YOUR GOAL
Copy the data below line for line, keeping every word, letter, and punctuation mark unchanged.

[Collected data]
◆ ◆ ◆ ◆ ◆

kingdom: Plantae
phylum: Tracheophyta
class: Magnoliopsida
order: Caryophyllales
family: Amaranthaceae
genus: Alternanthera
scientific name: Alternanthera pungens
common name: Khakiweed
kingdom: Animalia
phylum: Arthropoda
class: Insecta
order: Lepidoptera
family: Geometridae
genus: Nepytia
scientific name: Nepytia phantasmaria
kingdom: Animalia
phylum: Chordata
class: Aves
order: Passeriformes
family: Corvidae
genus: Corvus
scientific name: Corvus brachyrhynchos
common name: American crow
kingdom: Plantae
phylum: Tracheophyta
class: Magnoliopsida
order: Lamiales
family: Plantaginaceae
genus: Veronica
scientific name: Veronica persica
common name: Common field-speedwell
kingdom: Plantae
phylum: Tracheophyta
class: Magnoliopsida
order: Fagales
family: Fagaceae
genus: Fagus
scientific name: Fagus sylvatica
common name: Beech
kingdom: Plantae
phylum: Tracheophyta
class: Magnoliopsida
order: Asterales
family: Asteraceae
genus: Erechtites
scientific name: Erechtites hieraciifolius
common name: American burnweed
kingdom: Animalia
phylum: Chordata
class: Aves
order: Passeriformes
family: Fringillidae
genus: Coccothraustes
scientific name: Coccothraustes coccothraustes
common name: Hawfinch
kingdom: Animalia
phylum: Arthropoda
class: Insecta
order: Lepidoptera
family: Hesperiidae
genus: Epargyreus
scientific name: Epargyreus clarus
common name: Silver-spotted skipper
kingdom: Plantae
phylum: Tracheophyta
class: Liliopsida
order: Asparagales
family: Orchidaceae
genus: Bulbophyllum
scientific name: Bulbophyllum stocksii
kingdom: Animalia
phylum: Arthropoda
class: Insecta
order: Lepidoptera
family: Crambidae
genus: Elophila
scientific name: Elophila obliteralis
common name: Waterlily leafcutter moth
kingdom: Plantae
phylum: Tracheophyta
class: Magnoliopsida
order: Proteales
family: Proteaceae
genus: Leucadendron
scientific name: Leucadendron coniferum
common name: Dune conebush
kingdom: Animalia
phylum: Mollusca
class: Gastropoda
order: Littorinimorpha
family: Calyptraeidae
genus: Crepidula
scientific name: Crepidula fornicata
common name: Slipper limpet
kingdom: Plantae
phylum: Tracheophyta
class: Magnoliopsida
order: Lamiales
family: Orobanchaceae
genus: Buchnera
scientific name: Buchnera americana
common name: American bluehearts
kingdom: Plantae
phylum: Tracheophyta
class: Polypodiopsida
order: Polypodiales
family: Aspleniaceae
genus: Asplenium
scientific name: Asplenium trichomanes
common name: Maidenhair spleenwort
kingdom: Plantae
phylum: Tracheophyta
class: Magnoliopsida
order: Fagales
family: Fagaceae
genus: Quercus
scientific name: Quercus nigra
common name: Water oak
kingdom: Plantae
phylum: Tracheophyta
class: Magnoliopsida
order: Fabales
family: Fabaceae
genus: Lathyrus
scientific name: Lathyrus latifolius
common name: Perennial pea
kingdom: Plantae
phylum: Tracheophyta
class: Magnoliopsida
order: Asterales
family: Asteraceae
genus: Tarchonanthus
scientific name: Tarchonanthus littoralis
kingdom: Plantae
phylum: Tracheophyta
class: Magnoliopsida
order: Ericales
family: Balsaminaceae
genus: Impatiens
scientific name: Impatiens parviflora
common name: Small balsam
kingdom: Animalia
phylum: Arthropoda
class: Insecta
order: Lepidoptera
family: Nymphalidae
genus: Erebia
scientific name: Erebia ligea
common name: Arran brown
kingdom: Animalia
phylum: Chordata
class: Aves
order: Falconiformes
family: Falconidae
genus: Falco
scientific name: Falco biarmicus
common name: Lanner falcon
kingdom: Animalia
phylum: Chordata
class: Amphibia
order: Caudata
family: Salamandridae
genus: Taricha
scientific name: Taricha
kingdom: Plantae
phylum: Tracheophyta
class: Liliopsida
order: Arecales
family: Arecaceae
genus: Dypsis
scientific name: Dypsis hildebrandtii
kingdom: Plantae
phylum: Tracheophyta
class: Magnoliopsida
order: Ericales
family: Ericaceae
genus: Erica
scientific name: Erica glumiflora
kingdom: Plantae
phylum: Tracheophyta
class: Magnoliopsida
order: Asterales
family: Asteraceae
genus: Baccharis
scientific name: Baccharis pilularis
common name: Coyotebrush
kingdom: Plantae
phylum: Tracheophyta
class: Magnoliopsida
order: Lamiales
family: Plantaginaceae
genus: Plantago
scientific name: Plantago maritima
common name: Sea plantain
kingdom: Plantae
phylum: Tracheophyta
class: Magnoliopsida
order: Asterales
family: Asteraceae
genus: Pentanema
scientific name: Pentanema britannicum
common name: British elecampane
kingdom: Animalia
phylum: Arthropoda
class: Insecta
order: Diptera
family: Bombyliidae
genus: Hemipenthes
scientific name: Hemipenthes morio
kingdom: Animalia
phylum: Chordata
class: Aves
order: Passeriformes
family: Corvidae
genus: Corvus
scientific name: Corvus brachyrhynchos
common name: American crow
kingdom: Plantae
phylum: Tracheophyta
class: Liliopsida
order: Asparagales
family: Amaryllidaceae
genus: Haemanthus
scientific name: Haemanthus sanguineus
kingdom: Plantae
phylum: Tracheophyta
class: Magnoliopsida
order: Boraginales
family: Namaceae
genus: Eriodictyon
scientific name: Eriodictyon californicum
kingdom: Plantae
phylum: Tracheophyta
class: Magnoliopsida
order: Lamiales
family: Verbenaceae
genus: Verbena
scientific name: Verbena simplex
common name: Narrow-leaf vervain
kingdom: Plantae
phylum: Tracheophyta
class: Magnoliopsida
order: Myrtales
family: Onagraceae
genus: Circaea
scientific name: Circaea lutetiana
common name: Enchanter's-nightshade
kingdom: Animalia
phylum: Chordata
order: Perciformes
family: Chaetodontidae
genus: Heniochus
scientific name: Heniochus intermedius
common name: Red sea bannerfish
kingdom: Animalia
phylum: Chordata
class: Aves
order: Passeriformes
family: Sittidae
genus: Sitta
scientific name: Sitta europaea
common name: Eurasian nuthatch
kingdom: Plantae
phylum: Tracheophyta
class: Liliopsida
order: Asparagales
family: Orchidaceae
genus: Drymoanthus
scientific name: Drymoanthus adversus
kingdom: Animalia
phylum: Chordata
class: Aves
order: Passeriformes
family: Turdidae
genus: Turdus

◆ ◆ ◆ ◆ ◆

WRITTEN RESPONSE
kingdom: Plantae
phylum: Tracheophyta
class: Magnoliopsida
order: Caryophyllales
family: Amaranthaceae
genus: Alternanthera
scientific name: Alternanthera pungens
common name: Khakiweed
kingdom: Animalia
phylum: Arthropoda
class: Insecta
order: Lepidoptera
family: Geometridae
genus: Nepytia
scientific name: Nepytia phantasmaria
kingdom: Animalia
phylum: Chordata
class: Aves
order: Passeriformes
family: Corvidae
genus: Corvus
scientific name: Corvus brachyrhynchos
common name: American crow
kingdom: Plantae
phylum: Tracheophyta
class: Magnoliopsida
order: Lamiales
family: Plantaginaceae
genus: Veronica
scientific name: Veronica persica
common name: Common field-speedwell
kingdom: Plantae
phylum: Tracheophyta
class: Magnoliopsida
order: Fagales
family: Fagaceae
genus: Fagus
scientific name: Fagus sylvatica
common name: Beech
kingdom: Plantae
phylum: Tracheophyta
class: Magnoliopsida
order: Asterales
family: Asteraceae
genus: Erechtites
scientific name: Erechtites hieraciifolius
common name: American burnweed
kingdom: Animalia
phylum: Chordata
class: Aves
order: Passeriformes
family: Fringillidae
genus: Coccothraustes
scientific name: Coccothraustes coccothraustes
common name: Hawfinch
kingdom: Animalia
phylum: Arthropoda
class: Insecta
order: Lepidoptera
family: Hesperiidae
genus: Epargyreus
scientific name: Epargyreus clarus
common name: Silver-spotted skipper
kingdom: Plantae
phylum: Tracheophyta
class: Liliopsida
order: Asparagales
family: Orchidaceae
genus: Bulbophyllum
scientific name: Bulbophyllum stocksii
kingdom: Animalia
phylum: Arthropoda
class: Insecta
order: Lepidoptera
family: Crambidae
genus: Elophila
scientific name: Elophila obliteralis
common name: Waterlily leafcutter moth
kingdom: Plantae
phylum: Tracheophyta
class: Magnoliopsida
order: Proteales
family: Proteaceae
genus: Leucadendron
scientific name: Leucadendron coniferum
common name: Dune conebush
kingdom: Animalia
phylum: Mollusca
class: Gastropoda
order: Littorinimorpha
family: Calyptraeidae
genus: Crepidula
scientific name: Crepidula fornicata
common name: Slipper limpet
kingdom: Plantae
phylum: Tracheophyta
class: Magnoliopsida
order: Lamiales
family: Orobanchaceae
genus: Buchnera
scientific name: Buchnera americana
common name: American bluehearts
kingdom: Plantae
phylum: Tracheophyta
class: Polypodiopsida
order: Polypodiales
family: Aspleniaceae
genus: Asplenium
scientific name: Asplenium trichomanes
common name: Maidenhair spleenwort
kingdom: Plantae
phylum: Tracheophyta
class: Magnoliopsida
order: Fagales
family: Fagaceae
genus: Quercus
scientific name: Quercus nigra
common name: Water oak
kingdom: Plantae
phylum: Tracheophyta
class: Magnoliopsida
order: Fabales
family: Fabaceae
genus: Lathyrus
scientific name: Lathyrus latifolius
common name: Perennial pea
kingdom: Plantae
phylum: Tracheophyta
class: Magnoliopsida
order: Asterales
family: Asteraceae
genus: Tarchonanthus
scientific name: Tarchonanthus littoralis
kingdom: Plantae
phylum: Tracheophyta
class: Magnoliopsida
order: Ericales
family: Balsaminaceae
genus: Impatiens
scientific name: Impatiens parviflora
common name: Small balsam
kingdom: Animalia
phylum: Arthropoda
class: Insecta
order: Lepidoptera
family: Nymphalidae
genus: Erebia
scientific name: Erebia ligea
common name: Arran brown
kingdom: Animalia
phylum: Chordata
class: Aves
order: Falconiformes
family: Falconidae
genus: Falco
scientific name: Falco biarmicus
common name: Lanner falcon
kingdom: Animalia
phylum: Chordata
class: Amphibia
order: Caudata
family: Salamandridae
genus: Taricha
scientific name: Taricha
kingdom: Plantae
phylum: Tracheophyta
class: Liliopsida
order: Arecales
family: Arecaceae
genus: Dypsis
scientific name: Dypsis hildebrandtii
kingdom: Plantae
phylum: Tracheophyta
class: Magnoliopsida
order: Ericales
family: Ericaceae
genus: Erica
scientific name: Erica glumiflora
kingdom: Plantae
phylum: Tracheophyta
class: Magnoliopsida
order: Asterales
family: Asteraceae
genus: Baccharis
scientific name: Baccharis pilularis
common name: Coyotebrush
kingdom: Plantae
phylum: Tracheophyta
class: Magnoliopsida
order: Lamiales
family: Plantaginaceae
genus: Plantago
scientific name: Plantago maritima
common name: Sea plantain
kingdom: Plantae
phylum: Tracheophyta
class: Magnoliopsida
order: Asterales
family: Asteraceae
genus: Pentanema
scientific name: Pentanema britannicum
common name: British elecampane
kingdom: Animalia
phylum: Arthropoda
class: Insecta
order: Diptera
family: Bombyliidae
genus: Hemipenthes
scientific name: Hemipenthes morio
kingdom: Animalia
phylum: Chordata
class: Aves
order: Passeriformes
family: Corvidae
genus: Corvus
scientific name: Corvus brachyrhynchos
common name: American crow
kingdom: Plantae
phylum: Tracheophyta
class: Liliopsida
order: Asparagales
family: Amaryllidaceae
genus: Haemanthus
scientific name: Haemanthus sanguineus
kingdom: Plantae
phylum: Tracheophyta
class: Magnoliopsida
order: Boraginales
family: Namaceae
genus: Eriodictyon
scientific name: Eriodictyon californicum
kingdom: Plantae
phylum: Tracheophyta
class: Magnoliopsida
order: Lamiales
family: Verbenaceae
genus: Verbena
scientific name: Verbena simplex
common name: Narrow-leaf vervain
kingdom: Plantae
phylum: Tracheophyta
class: Magnoliopsida
order: Myrtales
family: Onagraceae
genus: Circaea
scientific name: Circaea lutetiana
common name: Enchanter's-nightshade
kingdom: Animalia
phylum: Chordata
order: Perciformes
family: Chaetodontidae
genus: Heniochus
scientific name: Heniochus intermedius
common name: Red sea bannerfish
kingdom: Animalia
phylum: Chordata
class: Aves
order: Passeriformes
family: Sittidae
genus: Sitta
scientific name: Sitta europaea
common name: Eurasian nuthatch
kingdom: Plantae
phylum: Tracheophyta
class: Liliopsida
order: Asparagales
family: Orchidaceae
genus: Drymoanthus
scientific name: Drymoanthus adversus
kingdom: Animalia
phylum: Chordata
class: Aves
order: Passeriformes
family: Turdidae
genus: Turdus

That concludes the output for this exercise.